Declan McKenna ist auf „Late To The Party“ zu hören, einem weiteren Moment der Platte, in dem Gartland ihr Versprechen einlöst, mehr Raum einzunehmen. Der vom Indie-Sleaze inspirierte Maximalismus glänzt, während Gartland sich als Hauptdarstellerin behauptet und vor Selbstbewusstsein strotzt. Obwohl ihr die Zusammenarbeit mit anderen nicht fremd ist, da sie in der Vergangenheit bereits auf Feature-Tracks von Cavetown und half-alive mitgewirkt hat, erklärt sie: „Ich dachte, ich würde mich sehr beschützt fühlen [wenn ich jemanden einlade, auf einem meiner Tracks mitzuwirken]… aber sobald wir mit der Session begannen, war es so einfach. Declan kam mit einer frischen Perspektive herein und ich vertraue ihm als Künstler so sehr; der Input war so wertvoll.“
Inspiriert von Soccer Mommy und hymnischen Klassikern wie „Teenage Dirtbag“, wollte Gartland, dass „Who Am I“ einen amerikanischen Sound hat, und das tut es auch – es klingt, als wäre es in einer Garagen-Jamsession entstanden. Geschrieben mit Victoria Zaro, die schon mit Tate McRae und Renee Rapp gearbeitet hat, war es Andrew“ von Zaros Künstlerprojekt Ryann, das Gartland auf sie aufmerksam machte. Sie lacht, wenn sie sich daran erinnert, wie oft sie Zaro während der Session sagte: „Ich hoffe, du weißt, dass das der beste Song aller Zeiten ist.“
Es gibt Momente, in denen das Album einen Abstecher in sanftere Gefilde macht, vor allem bei „Simple“, wo Gartland als alleinige Songschreiberin zu hören ist. Indem sie den Humor zurücknimmt und sich der Verletzlichkeit und Aufrichtigkeit hingibt, erklärt sie: „Ich habe mich selbst vor die Herausforderung gestellt, auf eine weniger komplizierte Weise sehr süß zu sein.“ Es ist ein direktes und aufrichtiges Liebeslied, das ein warmes, gemütliches Gefühl erzeugt, wenn man auf dem Sofa Joghurt isst und über die Zukunft spricht. Bei „Mine“ wird diese Aufrichtigkeit durch ein eindringliches Streicherarrangement unterstützt, das diesen langsamen Song in einen zeitlosen und nachdenklichen Raum erhebt.
Von der peitschenden Bassline in „Three Words Away“ bis hin zum ansteckenden Riff und den explosiven Drums der ersten Single „Kiss Ur Face Forever“ könnte Gartland so leicht von Unentschlossenheit gelähmt werden – ein Konzept, das diese Tracks umschiffen. Doch durch ihre Entscheidungen, sie so direkt klingen zu lassen, verwandelt sich die Unentschlossenheit in eine unerschütterliche Haltung, die keine Auflösung braucht.

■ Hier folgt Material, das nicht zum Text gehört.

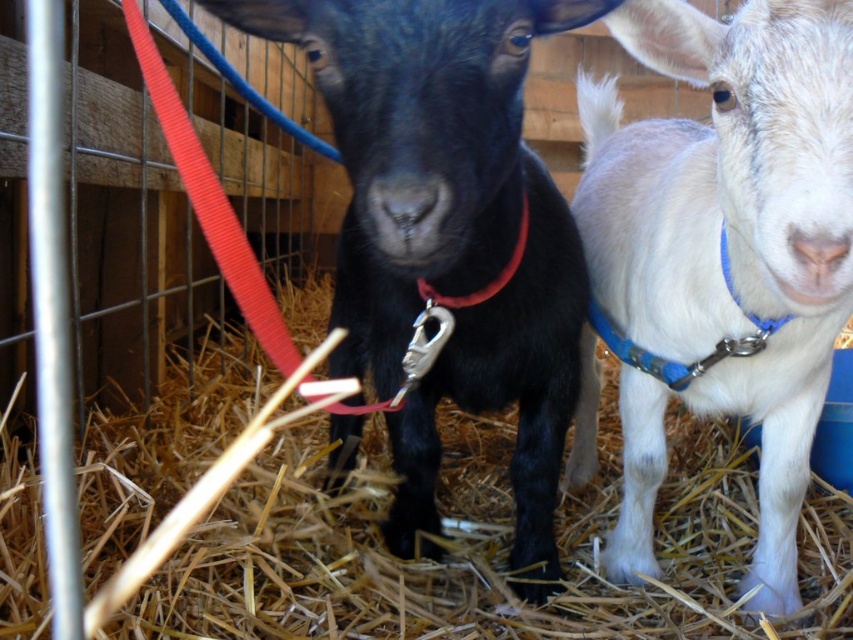
Measure the distance from shiny black goat at center to matte red collar at center.

The distance of shiny black goat at center from matte red collar at center is 8.99 inches.

Does shiny black goat at center lie behind matte red collar at center?

No, shiny black goat at center is closer to the viewer.

Locate an element on the screen. This screenshot has width=853, height=640. shiny black goat at center is located at coordinates (447, 232).

Is straw at center above matte red collar at center?

Incorrect, straw at center is not positioned above matte red collar at center.

Can you confirm if straw at center is positioned to the left of matte red collar at center?

Indeed, straw at center is positioned on the left side of matte red collar at center.

Locate an element on the screen. The width and height of the screenshot is (853, 640). straw at center is located at coordinates (453, 547).

The width and height of the screenshot is (853, 640). What are the coordinates of `straw at center` in the screenshot? It's located at (453, 547).

Who is positioned more to the left, white woolen goat at center or matte red collar at center?

matte red collar at center is more to the left.

Is point (662, 186) positioned after point (491, 291)?

Yes, point (662, 186) is behind point (491, 291).

You are a GUI agent. You are given a task and a screenshot of the screen. Output one action in this format:
    pyautogui.click(x=<x>, y=<y>)
    Task: Click on the white woolen goat at center
    
    Given the screenshot: What is the action you would take?
    pyautogui.click(x=732, y=227)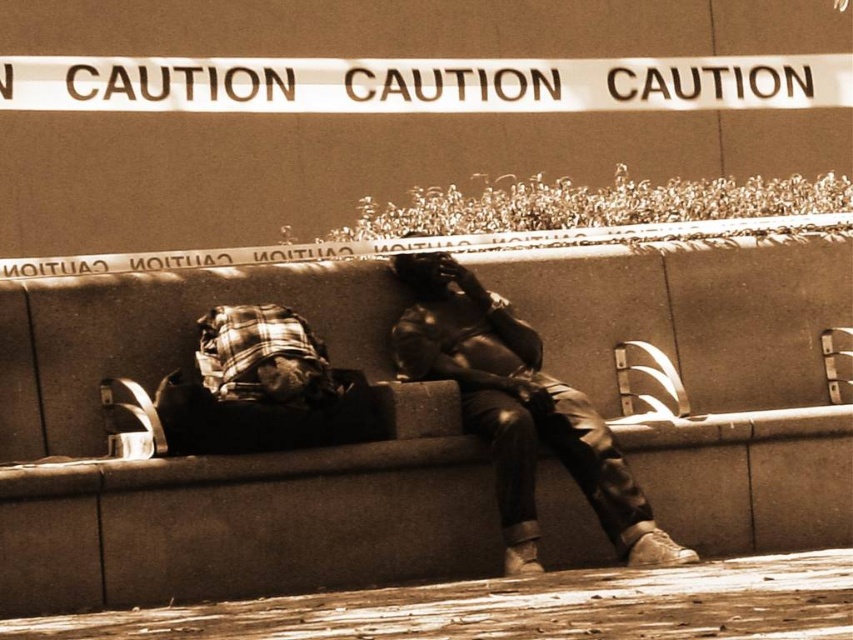
You are a passerby who wants to know what the point at coordinates [518,410] on the image represents. What object is located at that point?

The point at coordinates [518,410] corresponds to the matte black jacket at center.

You are a social worker trying to approach someone in need. You see a smooth concrete bench at center and a matte black jacket at center. How far apart are these two items from each other?

The smooth concrete bench at center is 3.55 feet away from the matte black jacket at center.

You are a photographer trying to capture the scene of the person on the bench. You notice two points in the image at coordinates point (691, 355) and point (155, 444). Which point should you focus on first if you want to ensure both points are in sharp focus?

You should focus on point (691, 355) first because it is further away from the camera than point (155, 444), ensuring the depth of field captures both points clearly.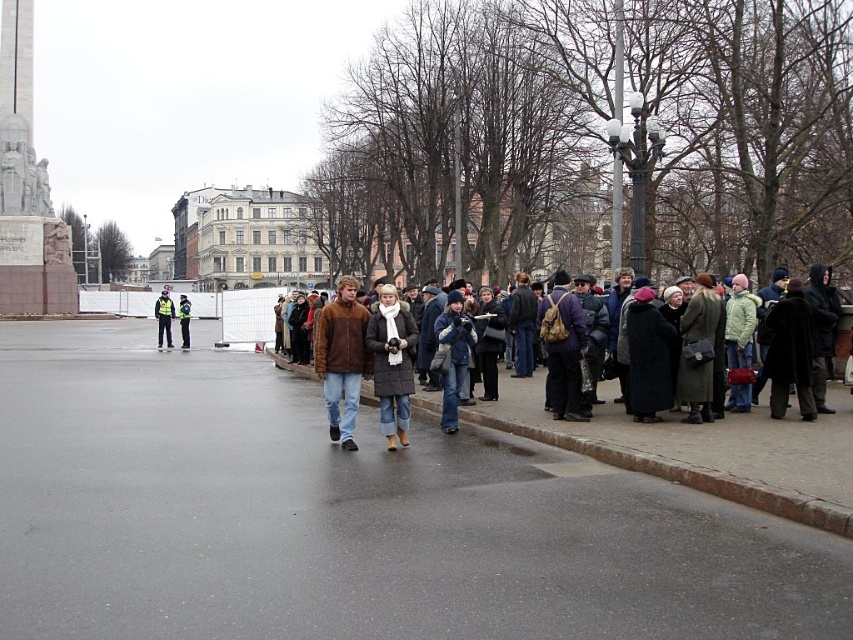
You are standing at the center of the public square and see the point marked as point (392, 362). What object is located at that point?

The point (392, 362) marks the matte brown coat at center.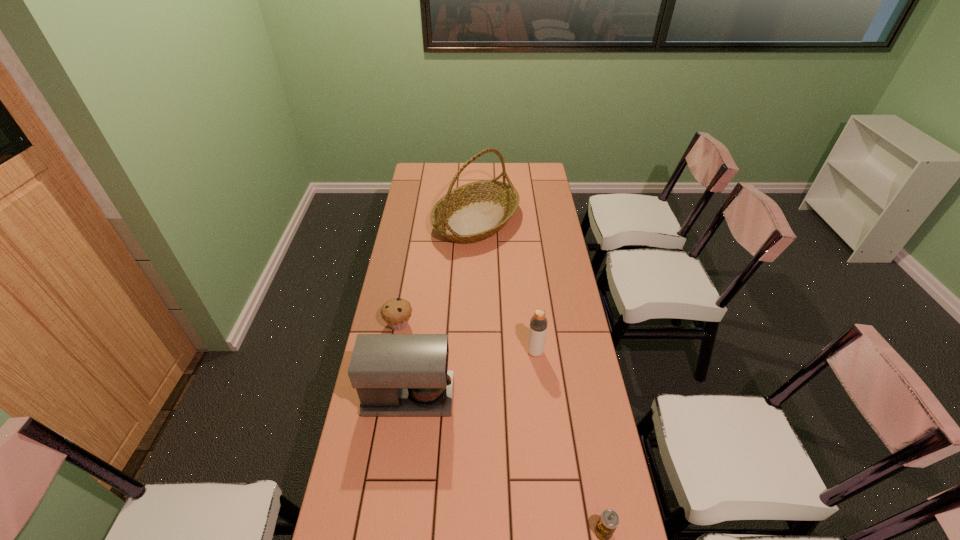
I want to click on vacant space in between the bottle and the muffin, so [x=467, y=338].

Identify the location of empty space between the tallest object and the second nearest object. (443, 309).

Locate which object ranks in proximity to the tallest object. Please provide its 2D coordinates. Your answer should be formatted as a tuple, i.e. [(x, y)], where the tuple contains the x and y coordinates of a point satisfying the conditions above.

[(396, 312)]

Find the location of `object that ranks as the second closest to the muffin`. object that ranks as the second closest to the muffin is located at coordinates (475, 211).

Find the location of a particular element. The image size is (960, 540). free space that satisfies the following two spatial constraints: 1. on the front side of the bottle; 2. on the carafe side of the coffee maker is located at coordinates (540, 397).

Find the location of a particular element. The image size is (960, 540). free spot that satisfies the following two spatial constraints: 1. on the front side of the bottle; 2. on the carafe side of the coffee maker is located at coordinates (540, 397).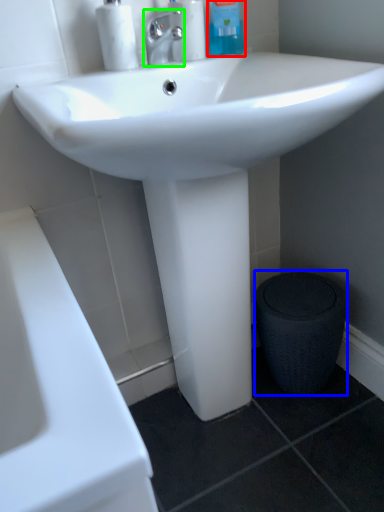
Question: Estimate the real-world distances between objects in this image. Which object is farther from cleaning product (highlighted by a red box), porcelain (highlighted by a blue box) or tap (highlighted by a green box)?

Choices:
 (A) porcelain
 (B) tap

Answer: (A)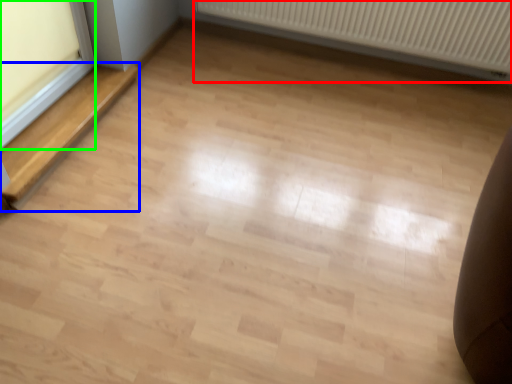
Question: Which object is the closest to the radiator (highlighted by a red box)? Choose among these: stairwell (highlighted by a blue box) or window frame (highlighted by a green box).

Choices:
 (A) stairwell
 (B) window frame

Answer: (A)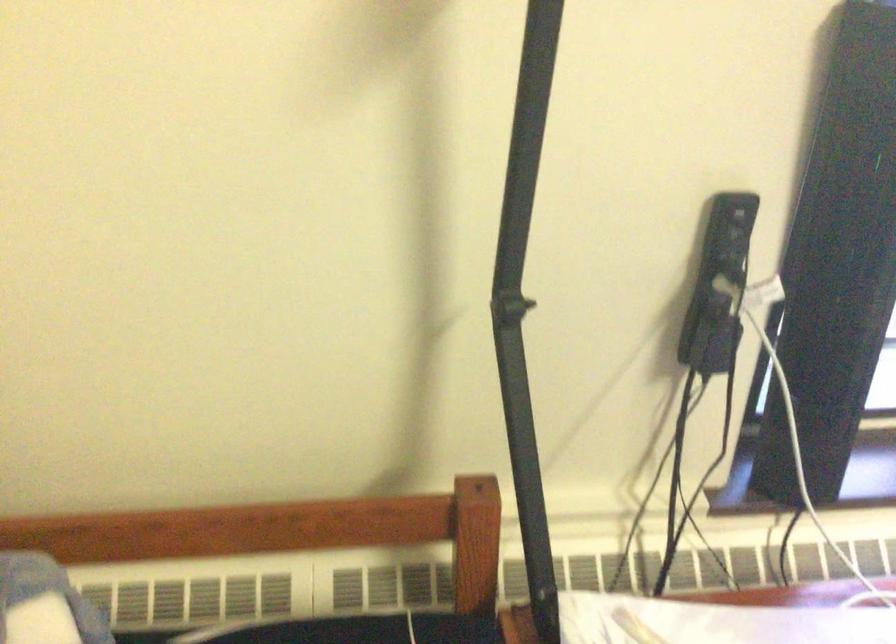
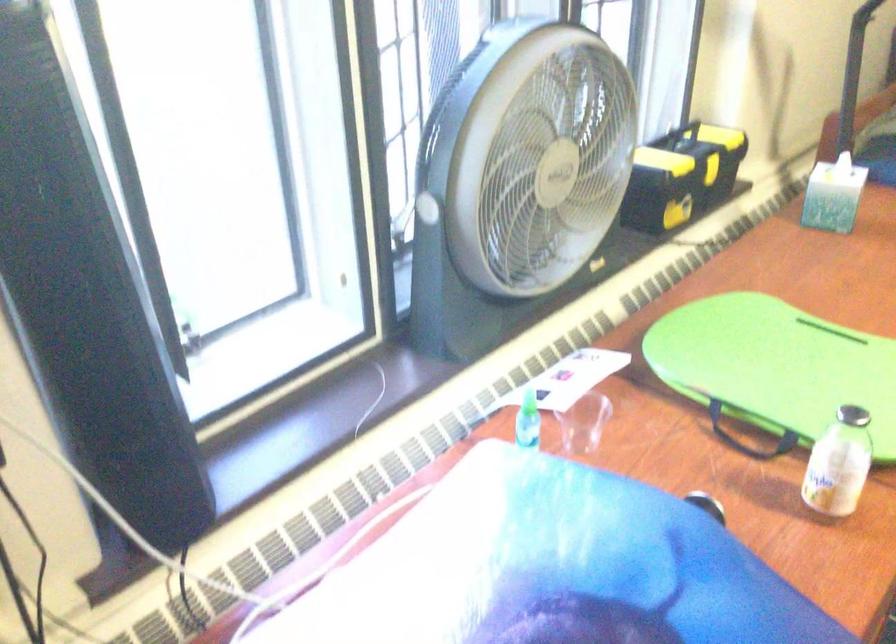
Question: Based on the continuous images, in which direction is the camera rotating? Reply with the corresponding letter.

„Ich möchte zum Superman-Thema auf die Bühne gehen. Ich möchte einen Umhang haben. Ich möchte, dass das Selbstvertrauen fast wie eine Parodie wirkt; so wie I AM HERE TO SAVE MUSIC“, scherzt sie, während sie über den Albumtitel diskutiert: ‚Everybody Needs A Hero‘ bietet eine Art Oxymoron. „Es geht weniger darum, dass ich ein Held bin, sondern eher darum, dass ich sage: OK, jetzt keine Scherze – ich brauche dich wirklich.“ Sie erklärt: „Es gibt eine Menge frecher und augenzwinkernder Momente auf dem Album, aber ich wollte wirklich, dass es mit einer bescheidenen Note endet.“
Noting that conflict and compromise are usually less about the person you’re with and more about what they mirror in you, with this album Gartland didn’t want to fabricate stories with start-of-the-relationship love songs or grand, dramatic breakup anthems; “that’s just not my experience.” Holding that mirror up to herself and deciding not to look away when you don’t like what you see can be so important, “this record is about just trying to figure things out… how to move through the world as a woman, how to be in a relationship without shrinking yourself – that’s so much more interesting to me.”